Somewhere, in that tiny pebble of flesh, is the truth of what happened that night. When he’s asked to recall that match, Gorr will tell you about the din of the crowd, and the hot, stink of the arena. He recalls the lights knifing down his brow, the rubber fuming up his nostrils. He recalls failing to land a single clean shot, every jab glancing off the Khajiit’s whiskers, every hook combing his fur. He remembers almost everything about that night. Everything, save for that punch.

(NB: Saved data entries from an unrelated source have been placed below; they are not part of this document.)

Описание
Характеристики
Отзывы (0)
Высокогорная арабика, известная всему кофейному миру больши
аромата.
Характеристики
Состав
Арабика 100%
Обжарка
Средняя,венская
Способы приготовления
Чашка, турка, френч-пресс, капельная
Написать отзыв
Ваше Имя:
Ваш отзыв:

In those final moments, the canvas starts to rumble as the crowd stands on their feet. Gorr hears them counting down, 5, 4, 3….as the blood drips from his gash and the sweat pours down his cheek. He feels the vibration saw away at his knees, but he’s not standing any more, he’s leaning, riding the anti-gravity that is a boxer’s pride. 

The last thing he remembers is the sound of the bell.

When it was over, Gorr sat hunched over in the locker room, a cold towel draped over his head. They tell him he’s a winner, by unanimous decision – and still, undisputed heavyweight champion of the world. Across the hall, the Khajiit is signing autographs, shaking hands, all smiles. A gracious loser to the end. As the press start to gather around the champion, the towel drops, and a barrage of flashbulbs hits his right eye. He reaches up to cover it.

And that’s when he notices the lump.